Web document revisions -
────

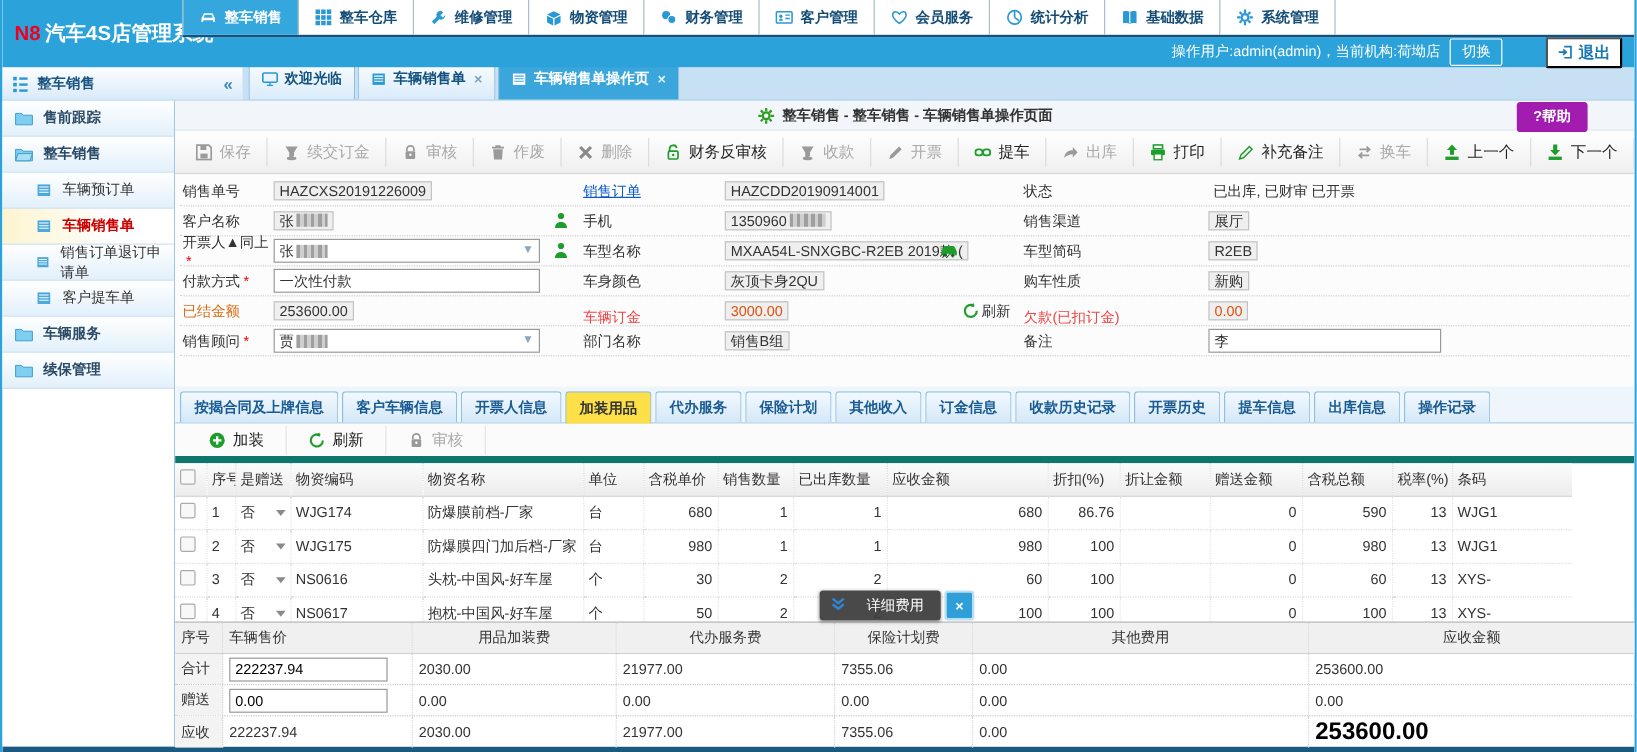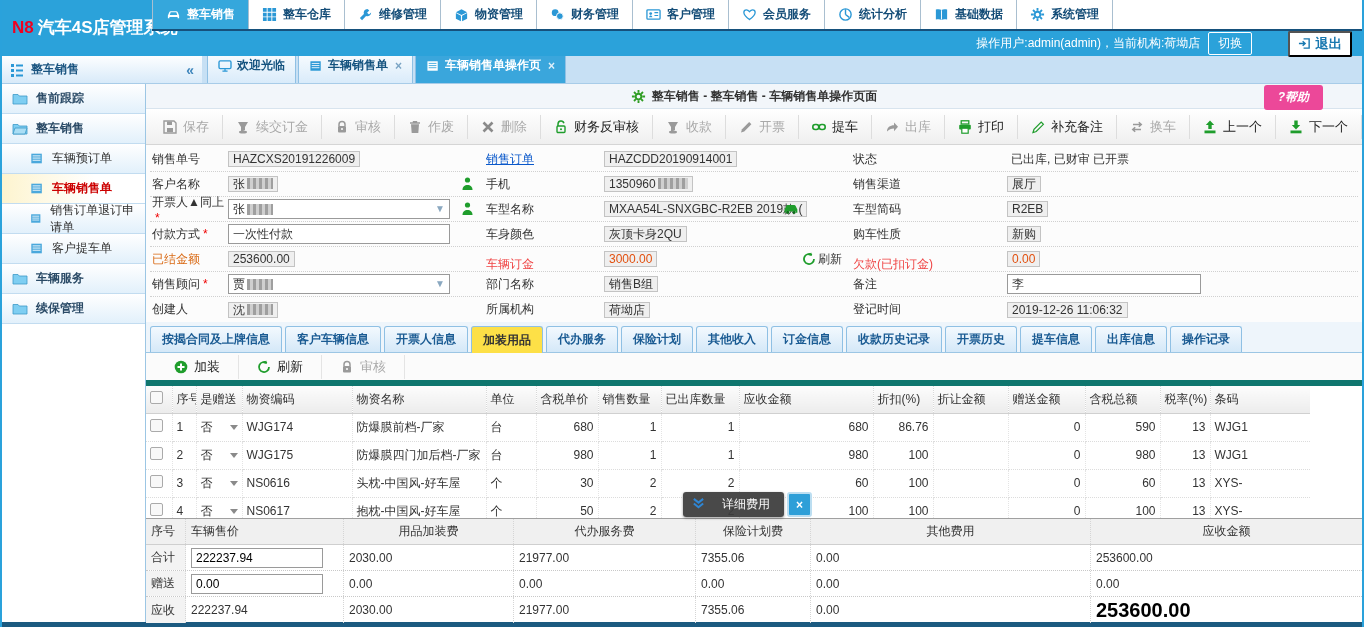--- a/index.html
+++ b/index.html
@@ -40,7 +40,7 @@
 
 
 .crumb { height:25px; background:#f2f6fa; border-bottom:1px solid #d8e4ee; display:flex; align-items:center; gap:6px; padding:0 8px; font-weight:bold;justify-content:center; }
-.btn-help { position:absolute; right:39px; top:1px; background:#ec4899; color:#fff; border:none; padding:4px 14px; border-radius:3px; font-weight:bold; cursor:pointer; font-size:12px;font-style:italic; }
+.btn-help { position:absolute; right:39px; top:1px; background:#a21caf; color:#fff; border:none; padding:4px 14px; border-radius:3px; font-weight:bold; cursor:pointer; font-size:12px; }
 
 
 .toolbar { height:36px; background:linear-gradient(#ffffff,#efefef); border-bottom:1px solid #d5d5d5; display:flex; align-items:center; padding-left:4px; }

────

Request -
Which lines of the records above contain the word "position"? Show each of them.

Solution for this problem -
-.btn-help { position:absolute; right:39px; top:1px; background:#ec4899; color:#fff; border:none; padding:4px 14px; border-radius:3px; font-weight:bold; cursor:pointer; font-size:12px;font-style:italic; }
+.btn-help { position:absolute; right:39px; top:1px; background:#a21caf; color:#fff; border:none; padding:4px 14px; border-radius:3px; font-weight:bold; cursor:pointer; font-size:12px; }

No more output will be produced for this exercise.